Task details => Reproduce the Cheltenham caryatids post below in full, word for word.

Text =>
Friday, April 2, 2010

Cheltenham, Gloucestershire

Girl power

One of the most elegant rows of shops anywhere is Cheltenham’s Montpellier Walk, It was designed by local architects R W and C Jearrad, begun in 1843, and its chief joy, apart from the way the gentle uphill slope of the street is managed, is the fact that between each shop the cornice is supported by beautiful armless caryatids, the urban, sophisticated sisters of the Atlas figures discussed in a previous post and the descendants of the caryatids that support the portico of the Erechtheion temple on the Acropolis at Athens.

Robert Jearrad was one of the town’s most remarkable architects. As well as designing and developing (with his London-based brother Charles) much of the town’s Lansdown area, he also invented a kind of washing machine that was intended especially for hospitals and could sterilize towels in quantity, reducing the risk of infection. The Jearrads designed several other major Cheltenham buildings, including the classical Queen’s Hotel and the gothic Christ Church, with its tall tower, visible from miles away.

Two of Cheltenham’s caryatids were sculpted in terracotta by John Charles Felix Rossi and these were used as patterns for a local sculptor called Brown, who carved the rest in stone. Rossi was another interesting character. He won prizes at the RA, worked for Coade of Coade Stone fame, developed an artificial stone of his own, and produced the caryatids on St Pancras Church in London. After a successful career with work including royal portraits and major monuments in St Paul’s, he died poor, perhaps because his large family (two marriages, sixteen children) soaked up his income.

The Jearrads, Rossi, Brown – as always, it takes many people to make a building. Rarely do they come together so happily, and with such grace and flair.


Vinogirl said...

Caryatid...what a great word.

Peter Ashley said...

I too love the word. I never cease saying "Just look at those caryatids" and being looked at blankly.

Philip Wilkinson said...

Yes, it's good word. Its origin is Greek and it is supposed to refer to the women of Karyae, who, being from the Spartan region, were said to be both beautiful and strong. I hope to say more about caryatids when next I see some to photograph.

Data for analysis =>
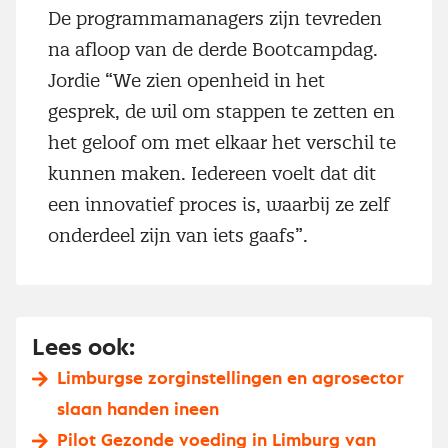
De programmamanagers zijn tevreden
na afloop van de derde Bootcampdag.
Jordie “We zien openheid in het
gesprek, de wil om stappen te zetten en
het geloof om met elkaar het verschil te
kunnen maken. Iedereen voelt dat dit
een innovatief proces is, waarbij ze zelf
onderdeel zijn van iets gaafs”.
Lees ook:
Limburgse zorginstellingen en agrosector
slaan handen ineen
Pilot Gezonde voeding in Limburg van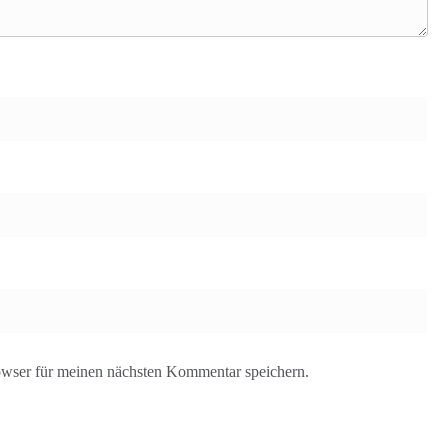
wser für meinen nächsten Kommentar speichern.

Response area =>
Friday, April 2, 2010

Cheltenham, Gloucestershire

Girl power

One of the most elegant rows of shops anywhere is Cheltenham’s Montpellier Walk, It was designed by local architects R W and C Jearrad, begun in 1843, and its chief joy, apart from the way the gentle uphill slope of the street is managed, is the fact that between each shop the cornice is supported by beautiful armless caryatids, the urban, sophisticated sisters of the Atlas figures discussed in a previous post and the descendants of the caryatids that support the portico of the Erechtheion temple on the Acropolis at Athens.

Robert Jearrad was one of the town’s most remarkable architects. As well as designing and developing (with his London-based brother Charles) much of the town’s Lansdown area, he also invented a kind of washing machine that was intended especially for hospitals and could sterilize towels in quantity, reducing the risk of infection. The Jearrads designed several other major Cheltenham buildings, including the classical Queen’s Hotel and the gothic Christ Church, with its tall tower, visible from miles away.

Two of Cheltenham’s caryatids were sculpted in terracotta by John Charles Felix Rossi and these were used as patterns for a local sculptor called Brown, who carved the rest in stone. Rossi was another interesting character. He won prizes at the RA, worked for Coade of Coade Stone fame, developed an artificial stone of his own, and produced the caryatids on St Pancras Church in London. After a successful career with work including royal portraits and major monuments in St Paul’s, he died poor, perhaps because his large family (two marriages, sixteen children) soaked up his income.

The Jearrads, Rossi, Brown – as always, it takes many people to make a building. Rarely do they come together so happily, and with such grace and flair.


Vinogirl said...

Caryatid...what a great word.

Peter Ashley said...

I too love the word. I never cease saying "Just look at those caryatids" and being looked at blankly.

Philip Wilkinson said...

Yes, it's good word. Its origin is Greek and it is supposed to refer to the women of Karyae, who, being from the Spartan region, were said to be both beautiful and strong. I hope to say more about caryatids when next I see some to photograph.